> **TASK TO CARRY OUT**: From the records below, output exactly the lines running from the line containing "ring tip: (139, 104)" through the line containing "middle pip: (152, 105)", and no others.

> **Images with localized body landmarks**:
☆ ☆ ☆
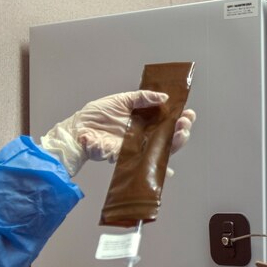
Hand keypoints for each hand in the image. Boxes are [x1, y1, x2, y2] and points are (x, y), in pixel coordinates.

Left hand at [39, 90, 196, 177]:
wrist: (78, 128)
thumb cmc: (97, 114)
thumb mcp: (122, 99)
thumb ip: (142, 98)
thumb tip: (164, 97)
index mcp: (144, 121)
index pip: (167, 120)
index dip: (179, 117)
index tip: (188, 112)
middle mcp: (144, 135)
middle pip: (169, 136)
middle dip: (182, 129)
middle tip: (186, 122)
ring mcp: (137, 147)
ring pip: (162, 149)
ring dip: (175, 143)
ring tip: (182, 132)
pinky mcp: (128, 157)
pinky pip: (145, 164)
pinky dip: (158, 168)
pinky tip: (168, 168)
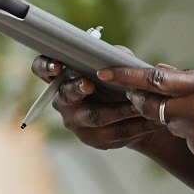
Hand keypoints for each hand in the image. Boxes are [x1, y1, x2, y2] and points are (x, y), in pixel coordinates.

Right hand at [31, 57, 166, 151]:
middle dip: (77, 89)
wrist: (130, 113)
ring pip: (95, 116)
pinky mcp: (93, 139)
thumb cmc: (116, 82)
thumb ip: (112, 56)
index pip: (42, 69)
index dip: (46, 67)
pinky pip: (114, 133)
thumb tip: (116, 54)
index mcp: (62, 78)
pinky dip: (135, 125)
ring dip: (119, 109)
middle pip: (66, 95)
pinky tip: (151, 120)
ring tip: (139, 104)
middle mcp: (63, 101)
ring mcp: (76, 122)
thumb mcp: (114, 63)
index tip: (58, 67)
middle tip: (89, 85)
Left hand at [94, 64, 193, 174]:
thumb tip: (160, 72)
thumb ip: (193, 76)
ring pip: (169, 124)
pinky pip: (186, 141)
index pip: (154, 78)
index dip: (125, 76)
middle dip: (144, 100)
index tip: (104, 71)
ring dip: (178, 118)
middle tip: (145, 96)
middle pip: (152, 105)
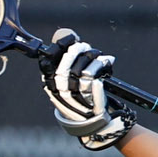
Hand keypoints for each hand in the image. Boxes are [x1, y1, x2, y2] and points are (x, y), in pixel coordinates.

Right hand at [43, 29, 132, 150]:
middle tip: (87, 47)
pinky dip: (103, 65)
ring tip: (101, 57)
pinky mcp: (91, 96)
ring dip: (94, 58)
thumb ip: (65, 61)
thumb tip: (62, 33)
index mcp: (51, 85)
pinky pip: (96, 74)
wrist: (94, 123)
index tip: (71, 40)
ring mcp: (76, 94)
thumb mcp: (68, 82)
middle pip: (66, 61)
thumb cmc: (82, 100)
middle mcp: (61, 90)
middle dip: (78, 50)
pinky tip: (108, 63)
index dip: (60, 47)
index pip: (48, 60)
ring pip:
☆ ☆ ☆
> **YOUR SOLUTION**:
ring tip: (139, 104)
middle mcp: (63, 101)
ring mcp: (76, 122)
thumb mcp: (114, 63)
index tip: (58, 67)
middle tip: (89, 85)
Left hand at [94, 64, 193, 174]:
thumb tip: (160, 72)
thumb ip: (193, 76)
ring pip: (169, 124)
pinky pip: (186, 141)
index pip: (154, 78)
index dip: (125, 76)
middle dip: (144, 100)
index tip: (104, 71)
ring dip: (178, 118)
middle tip: (145, 96)
middle pip: (152, 105)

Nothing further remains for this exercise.